Feb 3, 2015 at 1:38 PM Post #2,066 of 4,870
   
Actually all real-life music is continuous, otherwise the waveform would have instant jumps in amplitude (0 rise time), which doesn't happen. You mean that x(t) must not be time-limited (put another way, x(t) must have infinite support). We can get arbitrarily close to whatever band limit we require with the right techniques (good filters, oversampling, etc.). And you are ignoring one major issue: the inability of the human ear to detect signals much above 20kHz.

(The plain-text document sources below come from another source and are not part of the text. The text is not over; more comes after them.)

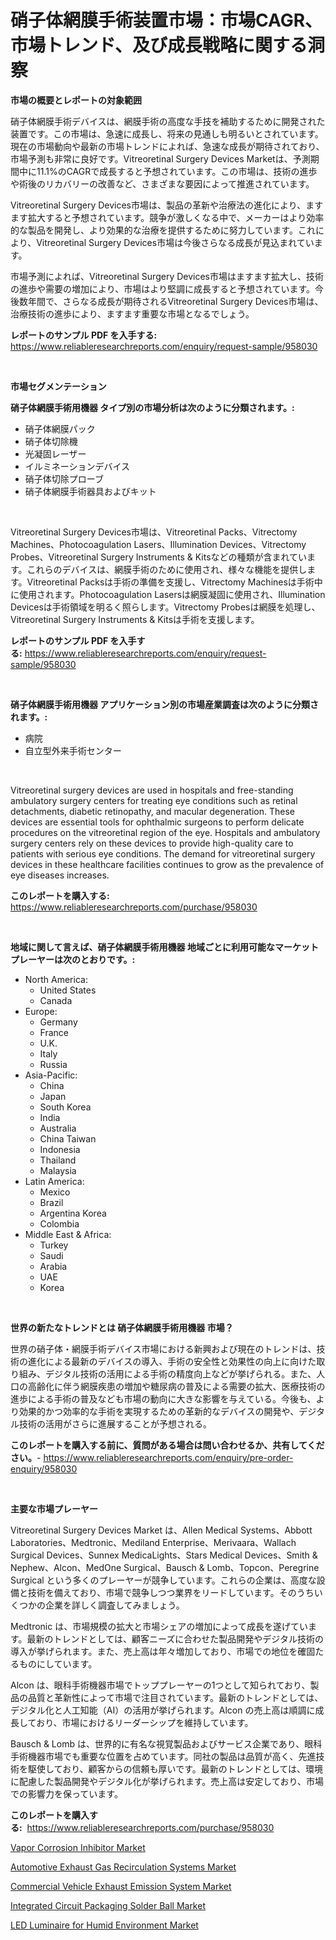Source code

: <p><h1>硝子体網膜手術装置市場：市場CAGR、市場トレンド、及び成長戦略に関する洞察</h1></p><p><strong>市場の概要とレポートの対象範囲</strong></p>
<p><p>硝子体網膜手術デバイスは、網膜手術の高度な手技を補助するために開発された装置です。この市場は、急速に成長し、将来の見通しも明るいとされています。現在の市場動向や最新の市場トレンドによれば、急速な成長が期待されており、市場予測も非常に良好です。Vitreoretinal Surgery Devices Marketは、予測期間中に11.1%のCAGRで成長すると予想されています。この市場は、技術の進歩や術後のリカバリーの改善など、さまざまな要因によって推進されています。</p><p>Vitreoretinal Surgery Devices市場は、製品の革新や治療法の進化により、ますます拡大すると予想されています。競争が激しくなる中で、メーカーはより効率的な製品を開発し、より効果的な治療を提供するために努力しています。これにより、Vitreoretinal Surgery Devices市場は今後さらなる成長が見込まれています。</p><p>市場予測によれば、Vitreoretinal Surgery Devices市場はますます拡大し、技術の進歩や需要の増加により、市場はより堅調に成長すると予想されています。今後数年間で、さらなる成長が期待されるVitreoretinal Surgery Devices市場は、治療技術の進歩により、ますます重要な市場となるでしょう。</p></p>
<p><strong>レポートのサンプル PDF を入手する:</strong> <a href="https://www.reliableresearchreports.com/enquiry/request-sample/958030">https://www.reliableresearchreports.com/enquiry/request-sample/958030</a></p>
<p>&nbsp;</p>
<p><strong>市場セグメンテーション</strong></p>
<p><strong>硝子体網膜手術用機器 タイプ別の市場分析は次のように分類されます。:</strong></p>
<p><ul><li>硝子体網膜パック</li><li>硝子体切除機</li><li>光凝固レーザー</li><li>イルミネーションデバイス</li><li>硝子体切除プローブ</li><li>硝子体網膜手術器具およびキット</li></ul></p>
<p>&nbsp;</p>
<p><p>Vitreoretinal Surgery Devices市場は、Vitreoretinal Packs、Vitrectomy Machines、Photocoagulation Lasers、Illumination Devices、Vitrectomy Probes、Vitreoretinal Surgery Instruments & Kitsなどの種類が含まれています。これらのデバイスは、網膜手術のために使用され、様々な機能を提供します。Vitreoretinal Packsは手術の準備を支援し、Vitrectomy Machinesは手術中に使用されます。Photocoagulation Lasersは網膜凝固に使用され、Illumination Devicesは手術領域を明るく照らします。Vitrectomy Probesは網膜を処理し、Vitreoretinal Surgery Instruments & Kitsは手術を支援します。</p></p>
<p><strong>レポートのサンプル PDF を入手する:</strong>&nbsp;<a href="https://www.reliableresearchreports.com/enquiry/request-sample/958030">https://www.reliableresearchreports.com/enquiry/request-sample/958030</a></p>
<p>&nbsp;</p>
<p><strong> 硝子体網膜手術用機器 アプリケーション別の市場産業調査は次のように分類されます。:</strong></p>
<p><ul><li>病院</li><li>自立型外来手術センター</li></ul></p>
<p>&nbsp;</p>
<p><p>Vitreoretinal surgery devices are used in hospitals and free-standing ambulatory surgery centers for treating eye conditions such as retinal detachments, diabetic retinopathy, and macular degeneration. These devices are essential tools for ophthalmic surgeons to perform delicate procedures on the vitreoretinal region of the eye. Hospitals and ambulatory surgery centers rely on these devices to provide high-quality care to patients with serious eye conditions. The demand for vitreoretinal surgery devices in these healthcare facilities continues to grow as the prevalence of eye diseases increases.</p></p>
<p><strong>このレポートを購入する:</strong>&nbsp; <a href="https://www.reliableresearchreports.com/purchase/958030">https://www.reliableresearchreports.com/purchase/958030</a></p>
<p>&nbsp;</p>
<p><strong>地域に関して言えば、硝子体網膜手術用機器 地域ごとに利用可能なマーケットプレーヤーは次のとおりです。:</strong></p>
<p><ul>
    <li>
        North America:
        <ul>
            <li>United States</li>
            <li>Canada</li>
        </ul>
    </li>
    <li>
        Europe:
        <ul>
            <li>Germany</li>
            <li>France</li>
            <li>U.K.</li>
            <li>Italy</li>
            <li>Russia</li>
        </ul>
    </li>
    <li>
        Asia-Pacific:
        <ul>
            <li>China</li>
            <li>Japan</li>
            <li>South Korea</li>
            <li>India</li>
            <li>Australia</li>
            <li>China Taiwan</li>
            <li>Indonesia</li>
            <li>Thailand</li>
            <li>Malaysia</li>
        </ul>
    </li>
    <li>
        Latin America:
        <ul>
            <li>Mexico</li>
            <li>Brazil</li>
            <li>Argentina Korea</li>
            <li>Colombia</li>
        </ul>
    </li>
    <li>
        Middle East & Africa:
        <ul>
            <li>Turkey</li>
            <li>Saudi</li>
            <li>Arabia</li>
            <li>UAE</li>
            <li>Korea</li>
        </ul>
    </li>
    </ul></p>
<p>&nbsp;</p>
<p><strong>世界の新たなトレンドとは 硝子体網膜手術用機器 市場？</strong></p>
<p><p>世界の硝子体・網膜手術デバイス市場における新興および現在のトレンドは、技術の進化による最新のデバイスの導入、手術の安全性と効果性の向上に向けた取り組み、デジタル技術の活用による手術の精度向上などが挙げられる。また、人口の高齢化に伴う網膜疾患の増加や糖尿病の普及による需要の拡大、医療技術の進歩による手術の普及なども市場の動向に大きな影響を与えている。今後も、より効果的かつ効率的な手術を実現するための革新的なデバイスの開発や、デジタル技術の活用がさらに進展することが予想される。</p></p>
<p><strong>このレポートを購入する前に、質問がある場合は問い合わせるか、共有してください。</strong>- <a href="https://www.reliableresearchreports.com/enquiry/pre-order-enquiry/958030">https://www.reliableresearchreports.com/enquiry/pre-order-enquiry/958030</a></p>
<p>&nbsp;</p>
<p><strong>主要な市場プレーヤー</strong></p>
<p><p>Vitreoretinal Surgery Devices Market は、Allen Medical Systems、Abbott Laboratories、Medtronic、Mediland Enterprise、Merivaara、Wallach Surgical Devices、Sunnex MedicaLights、Stars Medical Devices、Smith & Nephew、Alcon、MedOne Surgical、Bausch & Lomb、Topcon、Peregrine Surgical という多くのプレーヤーが競争しています。これらの企業は、高度な設備と技術を備えており、市場で競争しつつ業界をリードしています。そのうちいくつかの企業を詳しく調査してみましょう。</p><p>Medtronic は、市場規模の拡大と市場シェアの増加によって成長を遂げています。最新のトレンドとしては、顧客ニーズに合わせた製品開発やデジタル技術の導入が挙げられます。また、売上高は年々増加しており、市場での地位を確固たるものにしています。</p><p>Alcon は、眼科手術機器市場でトッププレーヤーの1つとして知られており、製品の品質と革新性によって市場で注目されています。最新のトレンドとしては、デジタル化と人工知能（AI）の活用が挙げられます。Alcon の売上高は順調に成長しており、市場におけるリーダーシップを維持しています。</p><p>Bausch & Lomb は、世界的に有名な視覚製品およびサービス企業であり、眼科手術機器市場でも重要な位置を占めています。同社の製品は品質が高く、先進技術を駆使しており、顧客からの信頼も厚いです。最新のトレンドとしては、環境に配慮した製品開発やデジタル化が挙げられます。売上高は安定しており、市場での影響力を保っています。</p></p>
<p><strong>このレポートを購入する:</strong>&nbsp;&nbsp;<a href="https://www.reliableresearchreports.com/purchase/958030">https://www.reliableresearchreports.com/purchase/958030</a></p>
<p><p><a href="https://github.com/Angelnienowdseej3e45z3p8c/Market-Research-Report-List-1/blob/main/vapor-corrosion-inhibitor-market.md">Vapor Corrosion Inhibitor Market</a></p><p><a href="https://boundless-drawbridge-702.notion.site/Global-Automotive-Exhaust-Gas-Recirculation-Systems-Market-by-Types-Applications-and-Major-Players-904b6964e9bb44a58a4117e14fe08bee">Automotive Exhaust Gas Recirculation Systems Market</a></p><p><a href="https://natural-crush-b99.notion.site/Commercial-Vehicle-Exhaust-Emission-System-Market-Analysis-and-Market-Size-Global-Industry-Overview-eb0ba0c150034662922f080bfae13473">Commercial Vehicle Exhaust Emission System Market</a></p><p><a href="https://view.publitas.com/reportprime-1/integrated-circuit-packaging-solder-ball-market-furnish-information-about-market-size-market-share-market-dynamics-and-projections-spanning-from-2024-to-2031/">Integrated Circuit Packaging Solder Ball Market</a></p><p><a href="https://view.publitas.com/reportprime-1/led-luminaire-for-humid-environment-market-growth-market-trends-covid-19-impact-and-forecasts-for-period-from-2024-2031/">LED Luminaire for Humid Environment Market</a></p></p>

You might want to think that through. A cymbal crash is continuous? A plucked-and-released or hammered string, as in a guitar, banjo, dulcimer or piano? Even the sawtooth wave created by a horsehair bow on a violin string isn't continuous in the world we live in--it's multiple repeated plucks and releases. Now, the analogue representation of any of those sounds, as transmitted by the microphone that is used to record the sound, certainly does have non-zero rise time, but that's a different story.
 
Feb 3, 2015 at 1:43 PM Post #2,067 of 4,870
Wouldn't that depend on the frequency response? The HD800, HE-500, and Abyss all sound pretty aggressive to my ears in terms of treble and the SRS-2170 sounds much smoother in comparison. Heck, even a Shure SE215 is less fatiguing than all of the above.

 
Frequency response is one variable - in addition to better design, higher quality hardware components, quality of craftmanship/manufacturing, etc (and also higher resolution source materials) are the other critical components.
Same as when comparing most other things in life - more often than not you get what you pay for. By the way I don't see how comparing Shure SE-215 to HD800 makes any sense given one is iem and the other over-ear cans - comfort and fatiguing in this case is related to individual preference between two completely different designs (comparing apples and oranges).
 
Feb 3, 2015 at 1:47 PM Post #2,068 of 4,870
 
You might want to think that through. A cymbal crash is continuous? A plucked-and-released or hammered string, as in a guitar, banjo, dulcimer or piano? Even the sawtooth wave created by a horsehair bow on a violin string isn't continuous in the world we live in--it's multiple repeated plucks and releases. Now, the analogue representation of any of those sounds, as transmitted by the microphone that is used to record the sound, certainly does have non-zero rise time, but that's a different story.

 
You're confusing very fast with instant; not the same at all mathematically. Non-continuous would mean that you would have a jump discontinuity in the actual waveform; I task you to find me an actual physical example of that happening.
 
As far as Fourier analysis, one of the initial objections, in fact, was that it could NOT represent periodic waveforms with discontinuities (like a square wave) exactly. Subsequent evaluation led to elucidation of the Gibbs phenomenon and its properties as the number of terms in the Fourier series increases. But we should probably go to Sound Science at this point.
 
Feb 3, 2015 at 2:18 PM Post #2,069 of 4,870
Used CDs on Amazon! The hope for the Ponostore, for some of us, is availability of new masters of albums where the CD release was marred by the loudness wars.

Amazon is cheap for the U.S. Market, rest of the world doesn't get the same treatment.